Exercise goal: State the number of lines in the listing that contain "netto". No further words are expected.

Data under study:
..............................

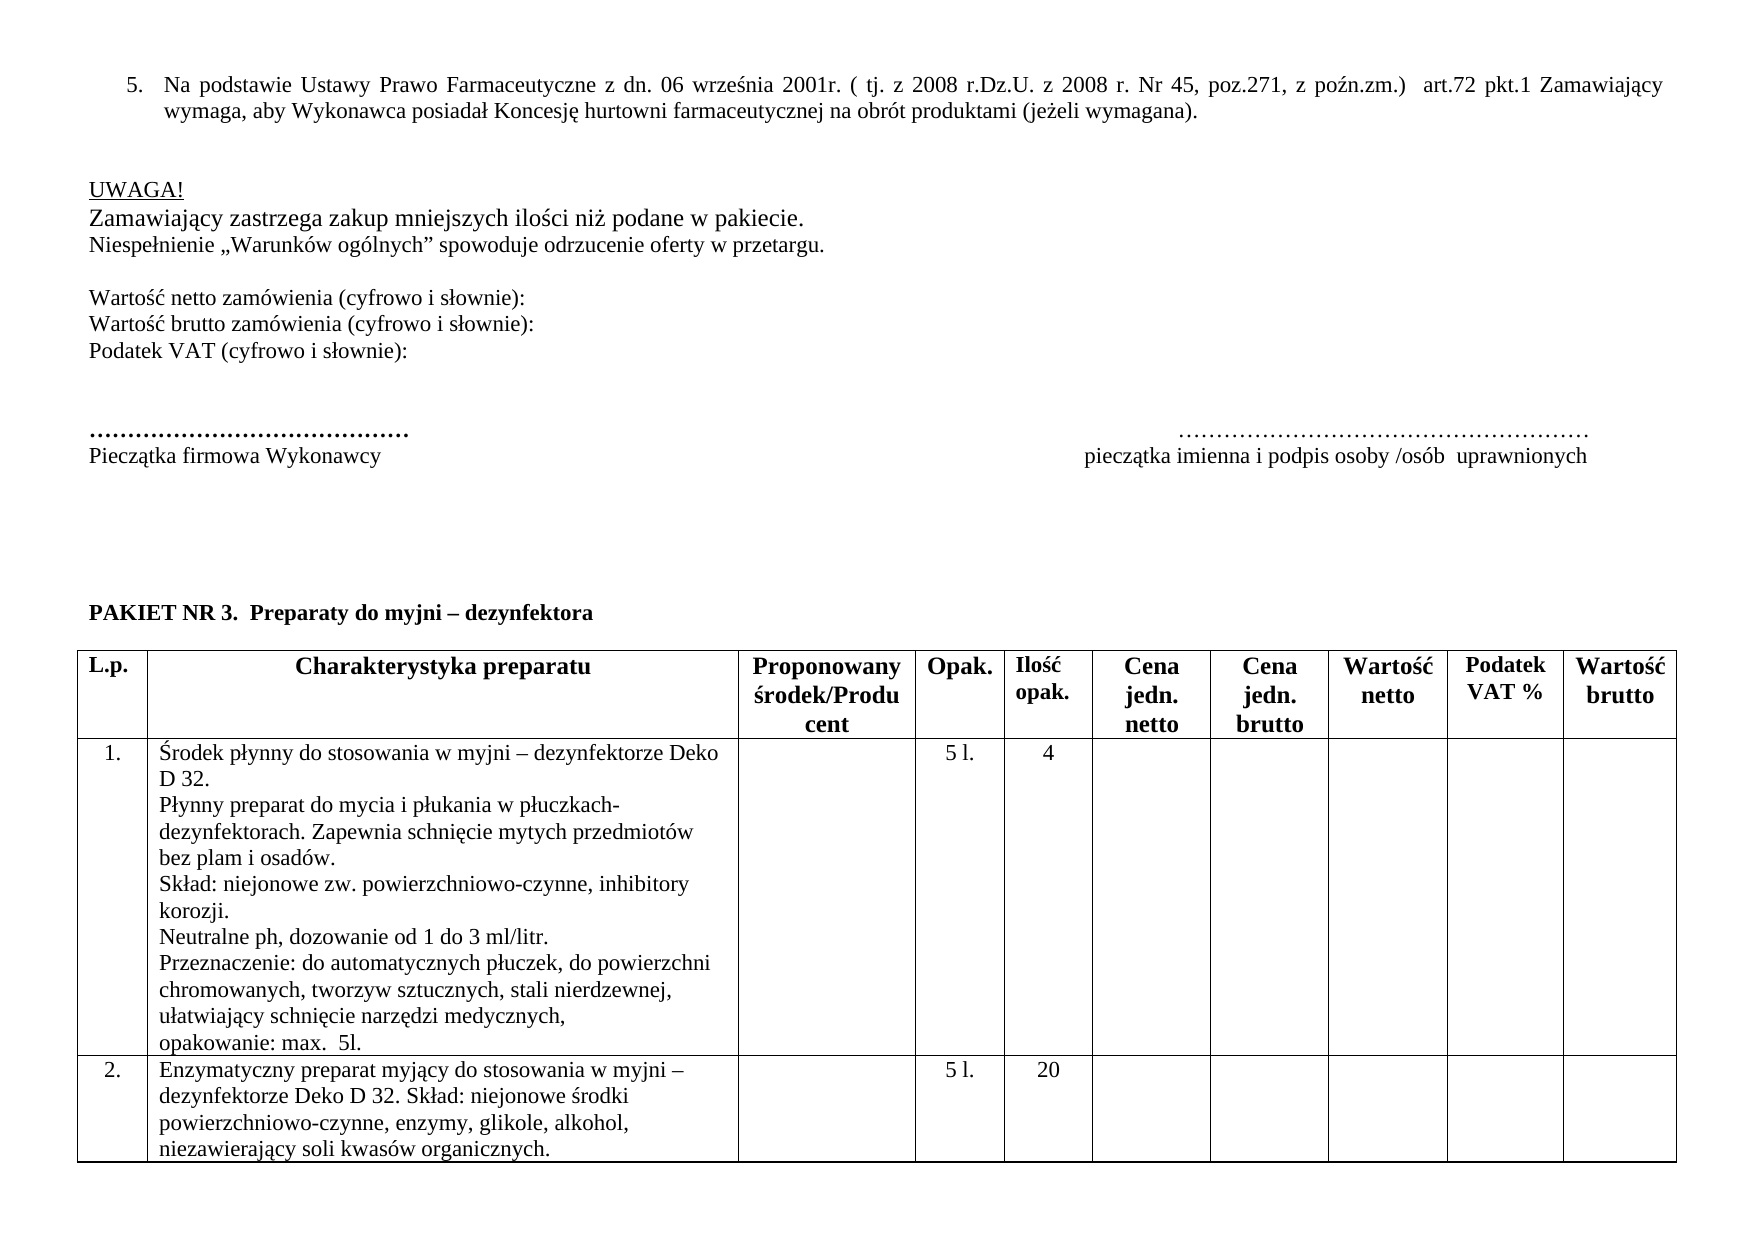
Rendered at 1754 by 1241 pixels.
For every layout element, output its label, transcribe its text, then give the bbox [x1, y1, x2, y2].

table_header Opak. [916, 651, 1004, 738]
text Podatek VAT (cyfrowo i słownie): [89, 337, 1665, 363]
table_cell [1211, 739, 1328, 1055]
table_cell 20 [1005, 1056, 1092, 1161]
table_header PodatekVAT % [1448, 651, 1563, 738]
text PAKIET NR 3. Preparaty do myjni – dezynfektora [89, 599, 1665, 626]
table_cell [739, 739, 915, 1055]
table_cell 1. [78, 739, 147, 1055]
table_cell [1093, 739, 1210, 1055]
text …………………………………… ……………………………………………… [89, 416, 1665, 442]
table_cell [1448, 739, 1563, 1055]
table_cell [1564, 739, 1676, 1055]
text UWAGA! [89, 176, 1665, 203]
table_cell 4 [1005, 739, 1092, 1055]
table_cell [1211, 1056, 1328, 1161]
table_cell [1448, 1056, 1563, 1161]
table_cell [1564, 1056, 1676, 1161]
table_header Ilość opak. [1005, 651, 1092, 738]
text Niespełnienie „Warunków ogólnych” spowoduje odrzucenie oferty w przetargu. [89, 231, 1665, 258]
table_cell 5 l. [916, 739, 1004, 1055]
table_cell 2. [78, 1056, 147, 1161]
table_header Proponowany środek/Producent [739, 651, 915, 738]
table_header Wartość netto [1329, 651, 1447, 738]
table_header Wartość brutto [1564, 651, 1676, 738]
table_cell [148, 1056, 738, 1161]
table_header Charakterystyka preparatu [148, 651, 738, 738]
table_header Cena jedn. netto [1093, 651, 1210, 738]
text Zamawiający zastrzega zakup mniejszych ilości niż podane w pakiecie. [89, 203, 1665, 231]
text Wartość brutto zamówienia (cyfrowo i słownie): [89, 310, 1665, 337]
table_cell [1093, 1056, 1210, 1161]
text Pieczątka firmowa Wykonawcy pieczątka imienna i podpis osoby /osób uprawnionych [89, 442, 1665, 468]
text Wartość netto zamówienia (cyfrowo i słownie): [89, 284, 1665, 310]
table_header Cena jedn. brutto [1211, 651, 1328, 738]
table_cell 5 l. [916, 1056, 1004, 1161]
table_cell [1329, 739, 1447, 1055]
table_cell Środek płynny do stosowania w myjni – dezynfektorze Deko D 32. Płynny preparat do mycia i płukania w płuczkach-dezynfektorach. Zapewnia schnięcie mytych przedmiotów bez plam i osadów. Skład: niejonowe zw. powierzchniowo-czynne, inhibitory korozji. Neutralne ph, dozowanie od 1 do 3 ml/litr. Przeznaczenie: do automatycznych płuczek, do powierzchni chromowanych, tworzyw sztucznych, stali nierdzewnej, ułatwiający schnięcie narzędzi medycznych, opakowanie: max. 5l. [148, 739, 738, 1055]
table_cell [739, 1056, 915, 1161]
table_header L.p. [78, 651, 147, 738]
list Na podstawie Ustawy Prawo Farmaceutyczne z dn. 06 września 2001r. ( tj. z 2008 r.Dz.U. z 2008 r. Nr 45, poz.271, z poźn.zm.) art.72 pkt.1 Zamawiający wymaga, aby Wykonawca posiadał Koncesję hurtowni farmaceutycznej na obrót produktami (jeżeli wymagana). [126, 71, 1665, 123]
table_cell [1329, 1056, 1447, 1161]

..............................

Result: 3